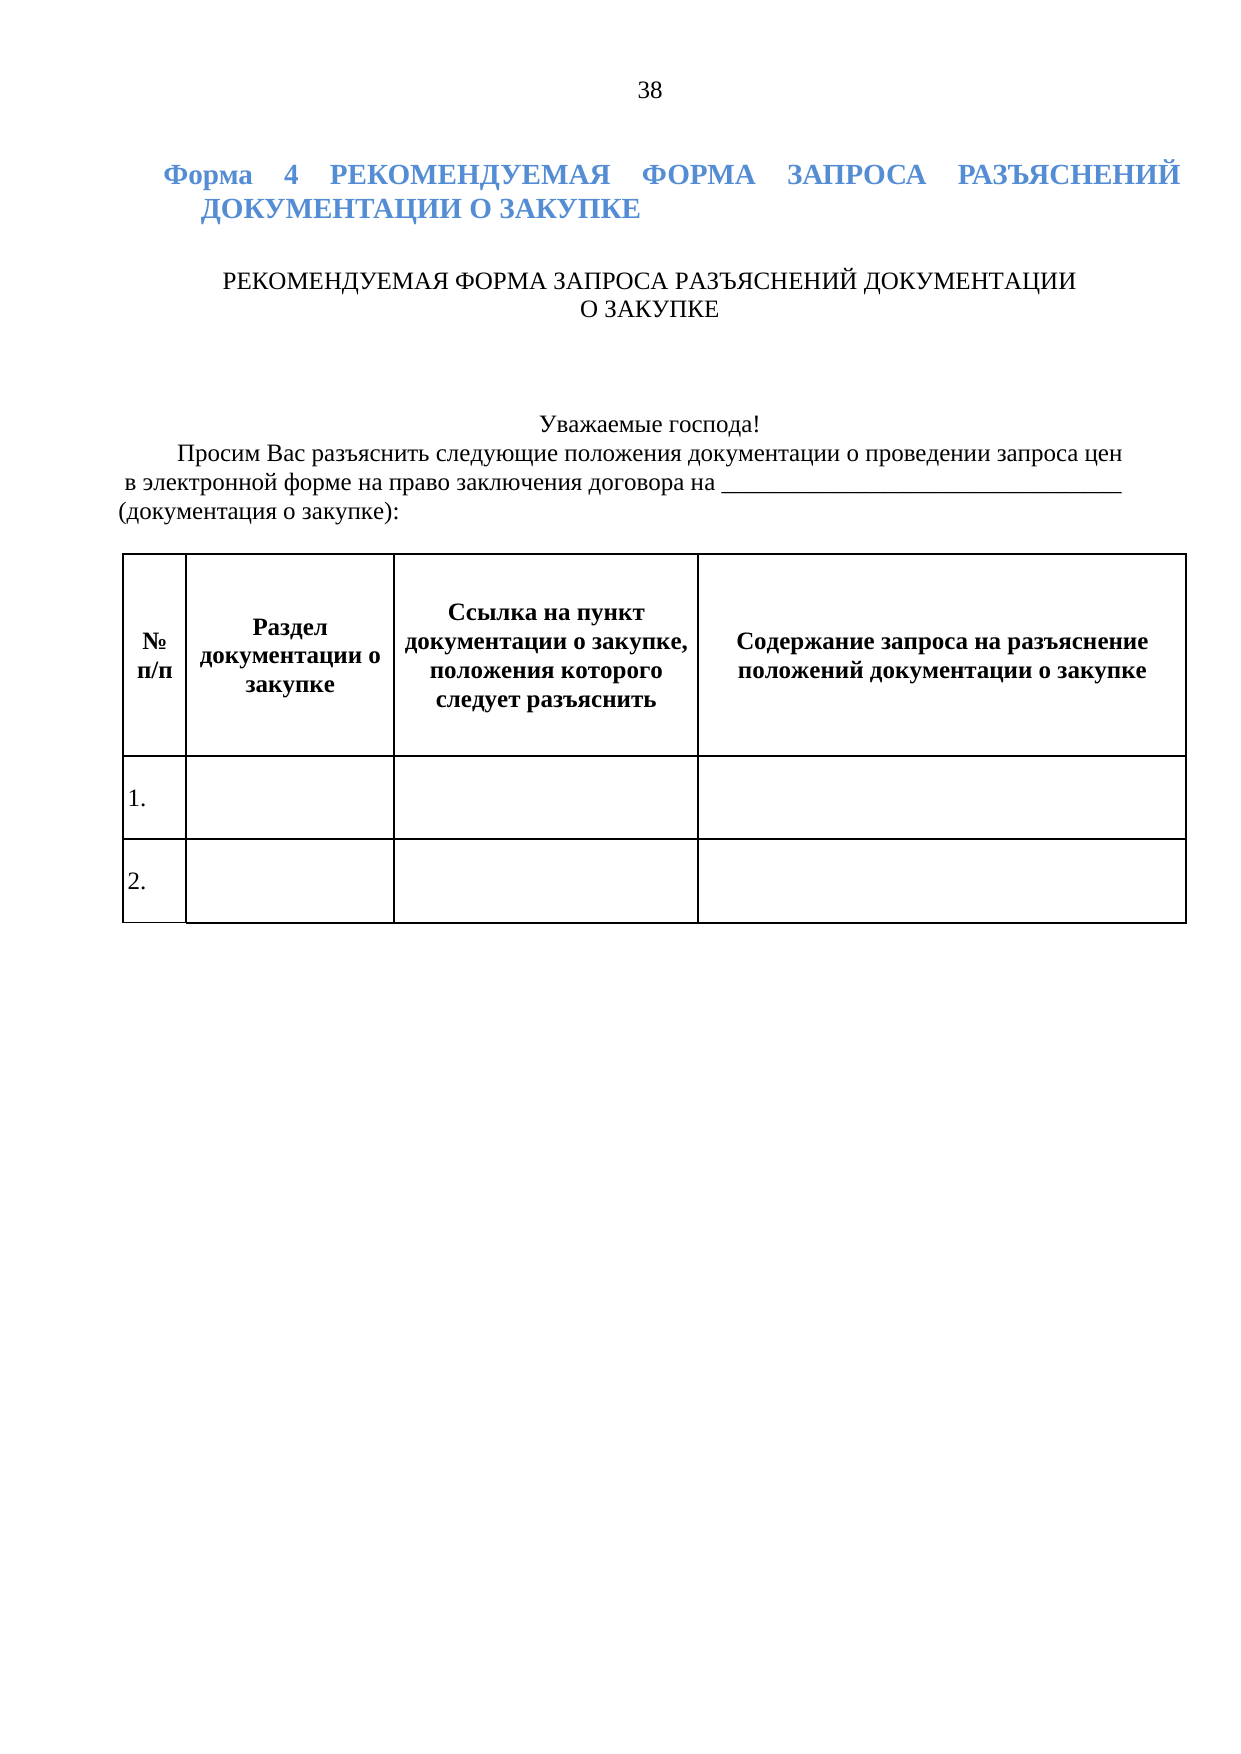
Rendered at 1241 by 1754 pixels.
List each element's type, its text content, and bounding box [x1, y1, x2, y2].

table_header Раздел документации о закупке [187, 555, 393, 755]
table_cell 2. [124, 840, 185, 922]
table_cell 1. [124, 757, 185, 838]
text О ЗАКУПКЕ [118, 294, 1181, 323]
table_header № п/п [124, 555, 185, 755]
table_cell [699, 757, 1185, 838]
table_header Ссылка на пункт документации о закупке, положения которого следует разъяснить [395, 555, 697, 755]
table_cell [187, 757, 393, 838]
table_cell [395, 840, 697, 922]
text Просим Вас разъяснить следующие положения документации о проведении запроса цен [118, 438, 1181, 467]
text Форма 4 РЕКОМЕНДУЕМАЯ ФОРМА ЗАПРОСА РАЗЪЯСНЕНИЙ ДОКУМЕНТАЦИИ О ЗАКУПКЕ [163, 157, 1181, 224]
table_header Содержание запроса на разъяснение положений документации о закупке [699, 555, 1185, 755]
text Уважаемые господа! [118, 409, 1181, 438]
table_cell [187, 840, 393, 922]
table_cell [699, 840, 1185, 922]
text РЕКОМЕНДУЕМАЯ ФОРМА ЗАПРОСА РАЗЪЯСНЕНИЙ ДОКУМЕНТАЦИИ [118, 266, 1181, 294]
text в электронной форме на право заключения договора на ________________________________ (документация о закупке): [118, 467, 1181, 524]
table_cell [395, 757, 697, 838]
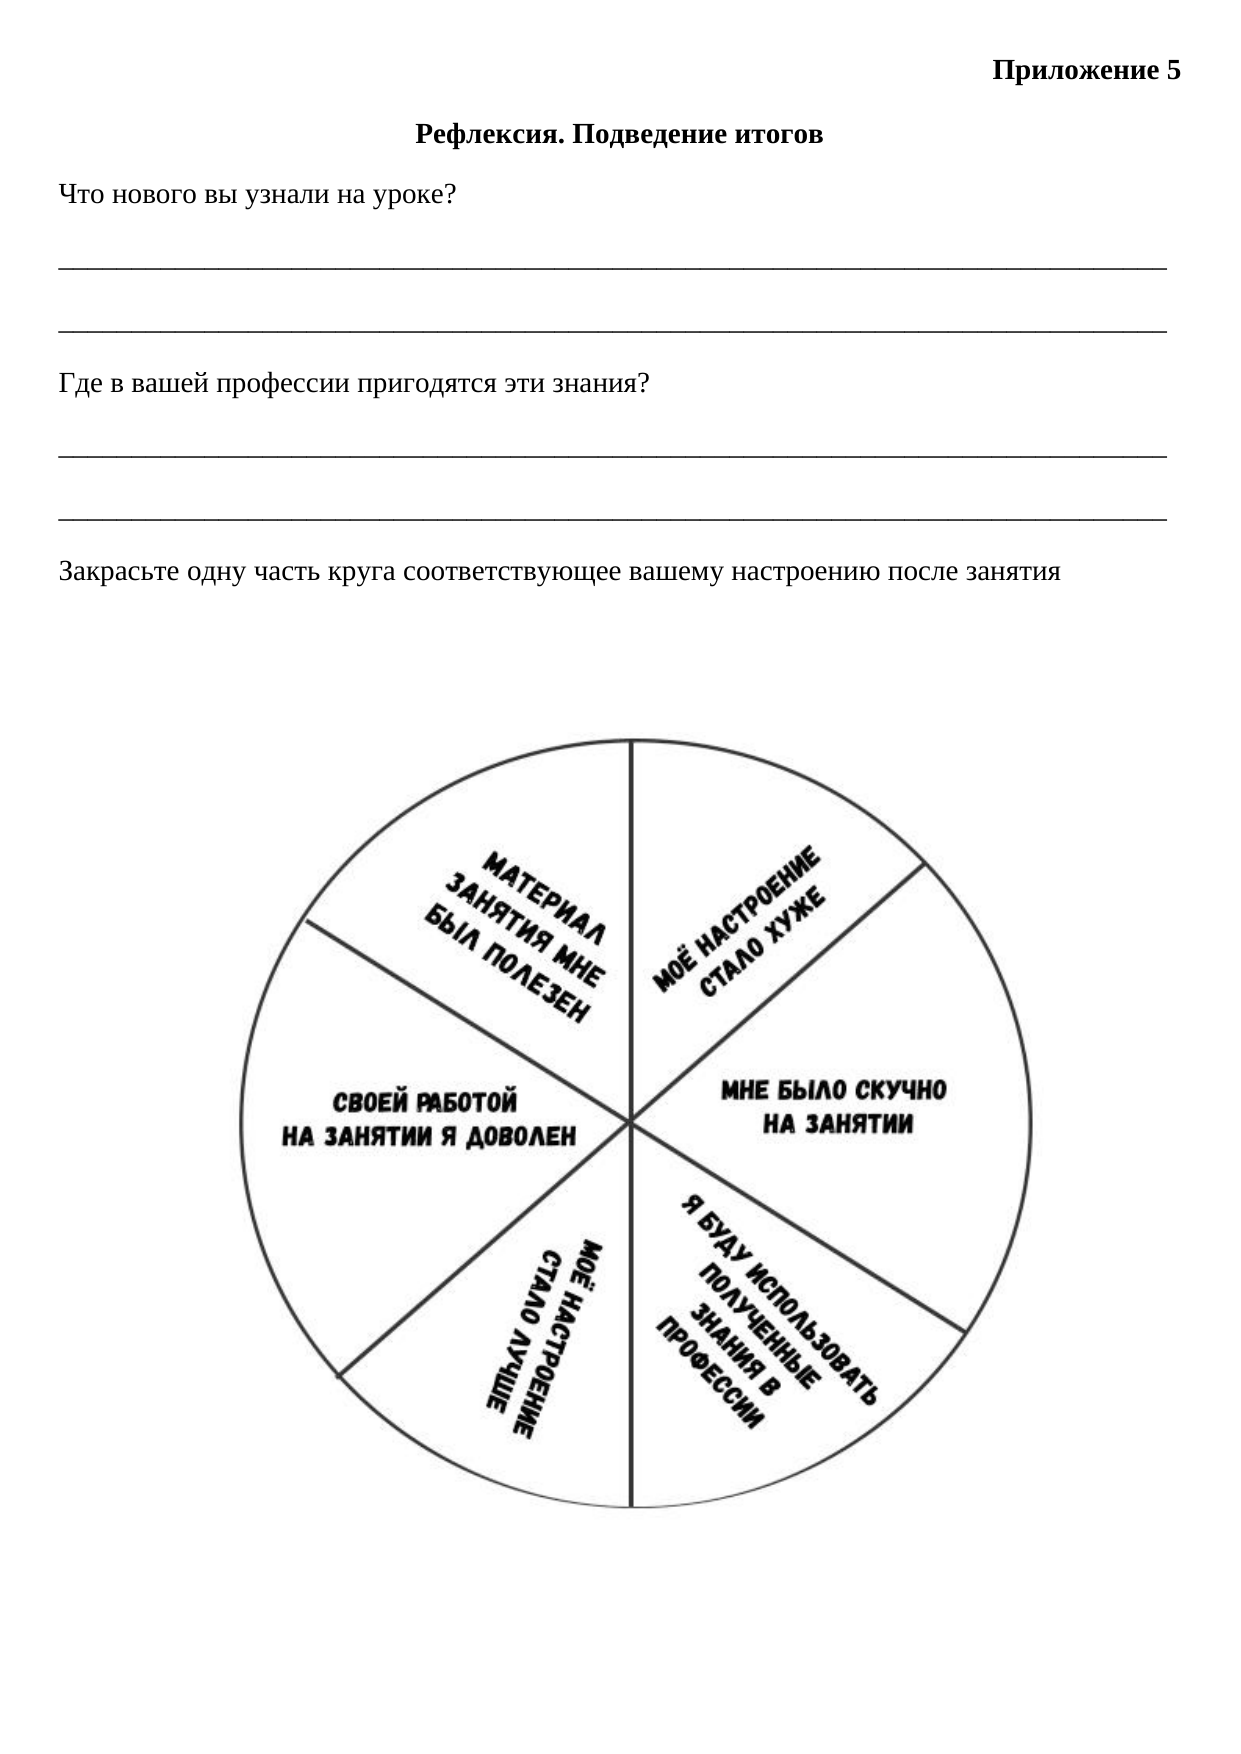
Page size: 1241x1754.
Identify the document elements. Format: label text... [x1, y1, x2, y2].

text ____________________________________________________________________________ [58, 490, 1181, 524]
text Рефлексия. Подведение итогов Что нового вы узнали на уроке? [58, 116, 825, 210]
text ____________________________________________________________________________ [58, 239, 1181, 273]
text ____________________________________________________________________________ [58, 427, 1181, 461]
text Где в вашей профессии пригодятся эти знания? [58, 365, 1181, 398]
text Приложение 5 [58, 52, 1181, 86]
text ____________________________________________________________________________ [58, 302, 1181, 336]
text Закрасьте одну часть круга соответствующее вашему настроению после занятия [58, 553, 1181, 587]
picture [180, 732, 1060, 1521]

**Activity**
Tell how many lines in the material hold the word "РЕКОМЕНДУЕМАЯ". Reply with the number only.

**Solved problem**
2